U.S. Sen. Doug Jones said in a press conference and in remarks on the Senate floor Thursday that it’s crucial that the constitutional process in the impeachment inquiry against President Donald Trump be allowed to play out.
Asking the media to “take a deep breath,” Jones said it was important to understand that the impeachment process is just beginning. Jones said that to rush to any judgment on either side of the political fence without knowing all of the facts is irresponsible.
“Allegations in a complaint are simply that,” he said. “They are allegations made, but they have to be proven.”
“It’s very unlikely there is going to be a smoking gun on either side,” Jones said. “That’s not how the real world works.”
Stating that gathering a complete set of facts was crucial, Jones said, “We are nowhere close to having a full picture of what happened here.”
Democrats in the House of Representatives for months have been conducting preliminary investigations to determine whether grounds exist on which to impeach Trump. But Thursday’s release of a complaint alleging Trump asked the Ukrainian president to investigate political competitor Joe Biden and his son, along with transcripts of that call, made impeachment a foregone conclusion.
Some lawmakers said articles of impeachment could be prepared by the end of October.
But Jones said he was concerned that sides were being taken before the evidence has been reviewed. He said he was dismayed the issue had already become political.
“People are going to their political corners, said Jones, “The partisan tribalism is taking over already. And that is unfortunate. It is a sad commentary when a process that is so rooted, so rooted in the Constitution of the United States, something so fundamental to our democracy is almost immediately cast in political terms.”
Jones said that he would need to see how all the pieces come together and fully understand what happened, but he did express concerns about the most recent allegations.
Jones said that, whether or not his fellow senators support the president, they had a duty to be fair and impartial, not political, and to wait for the facts to come in and fully consider them.
He said considering how the impeachment inquiry will affect the 2020 election was the wrong approach: “Don’t ask me whether or not this is going to affect my election in 2020. Don’t ask me if it’s going to affect Joe Biden or Donald Trump. Don’t ask me if it’s going to affect the presidential race. Ask me, “What is going to happen to the Constitution? What is going to happen to the rule of law?” Let’s talk about the seriousness of what we’ve got and not the politics of it, for goodness sake.”
A president can be impeached for high crimes, treason, bribery and misdemeanors. The process begins with an investigation by the House Judiciary Committee or a separate House panel. Once the findings are completed, the House votes on whether to bring impeachment charges. A majority vote is required to pass articles of impeachment.
If the articles of impeachment are approved in the House, they are sent to the Senate for a trial. The Senate could dismiss the charges or assign blame.

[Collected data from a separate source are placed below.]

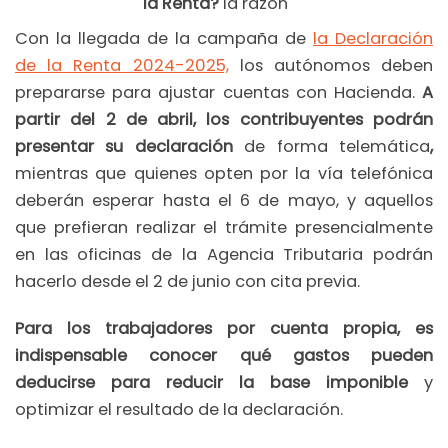
la Renta?
la razón
Con la llegada de la campaña de
la Declaración
de la Renta 2024-2025,
los autónomos deben
prepararse para ajustar cuentas con Hacienda.
A
partir del 2 de abril, los contribuyentes podrán
presentar su declaración
de forma telemática
,
mientras que quienes opten por la vía telefónica
deberán esperar hasta el 6 de mayo, y aquellos
que prefieran realizar el trámite presencialmente
en las oficinas de la Agencia Tributaria podrán
hacerlo desde el 2 de junio con cita previa.
Para los trabajadores por cuenta propia, es
indispensable conocer qué gastos pueden
deducirse para reducir la base imponible
y
optimizar el resultado de la declaración.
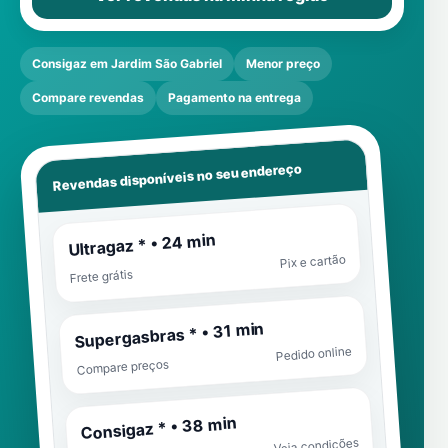
Consigaz em Jardim São Gabriel
Menor preço
Compare revendas
Pagamento na entrega
Revendas disponíveis no seu endereço
Ultragaz * • 24 min
Pix e cartão
Frete grátis
Supergasbras * • 31 min
Pedido online
Compare preços
Consigaz * • 38 min
Veja condições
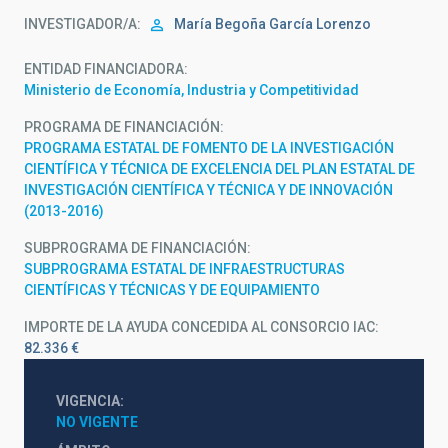
INVESTIGADOR/A
María Begoña García Lorenzo
ENTIDAD FINANCIADORA
Ministerio de Economía, Industria y Competitividad
PROGRAMA DE FINANCIACIÓN
PROGRAMA ESTATAL DE FOMENTO DE LA INVESTIGACIÓN
CIENTÍFICA Y TÉCNICA DE EXCELENCIA DEL PLAN ESTATAL DE
INVESTIGACIÓN CIENTÍFICA Y TÉCNICA Y DE INNOVACIÓN
(2013-2016)
SUBPROGRAMA DE FINANCIACIÓN
SUBPROGRAMA ESTATAL DE INFRAESTRUCTURAS
CIENTÍFICAS Y TÉCNICAS Y DE EQUIPAMIENTO
IMPORTE DE LA AYUDA CONCEDIDA AL CONSORCIO IAC
82.336 €
VIGENCIA
NO VIGENTE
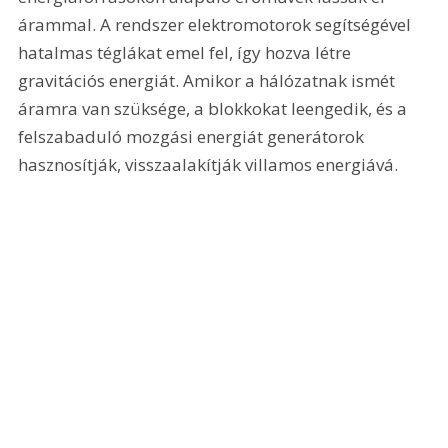
árammal. A rendszer elektromotorok segítségével 
hatalmas téglákat emel fel, így hozva létre 
gravitációs energiát. Amikor a hálózatnak ismét 
áramra van szüksége, a blokkokat leengedik, és a 
felszabaduló mozgási energiát generátorok 
hasznosítják, visszaalakítják villamos energiává.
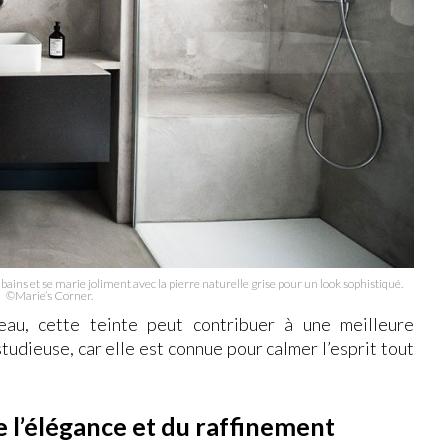
bains et se marie joliment avec la pierre naturelle grise pour un look sophistiqué.
©Marie’s Corner.
au, cette teinte peut contribuer à une meilleure
udieuse, car elle est connue pour calmer l’esprit tout
e l’élégance et du raffinement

The chief justice presides over the trial. A two-thirds majority vote is required for a conviction.
Impeachment proceedings have been brought against two past presidents, Andrew Johnson in 1868 and Bill Clinton in 1998. Neither president was convicted by the Senate.
Jones also discussed the latest developments in his efforts to get the Military Widow’s Tax Elimination Act, a bill he introduced in February, through Congress. The Senate voted unanimously, 94-0, on a motion to instruct that signals their support of the action and its inclusion in the final National Defense Authorization Act budget for fiscal year 2020.
The bill was co-sponsored by 76 members of the Senate — 44 Democrats and 32 Republicans. If voted into law, the bill would eliminate a provision that deducts the insurance benefits that veterans paid into the Survivors Benefits Plan from the total amount of benefits paid to surviving spouses.
The issue affects 67,000 surviving spouses of service members who died of service-related injuries. It’s estimated that an average of $11,000 is denied annually to each of those spouses as a result of this rule.
A similar bill, introduced in the House in January, also has strong bi-partisan support with 371 co-sponsors. The bill is currently in the House Subcommittee on Military Personnel.
Similar legislation has been introduced in the past four congressional session.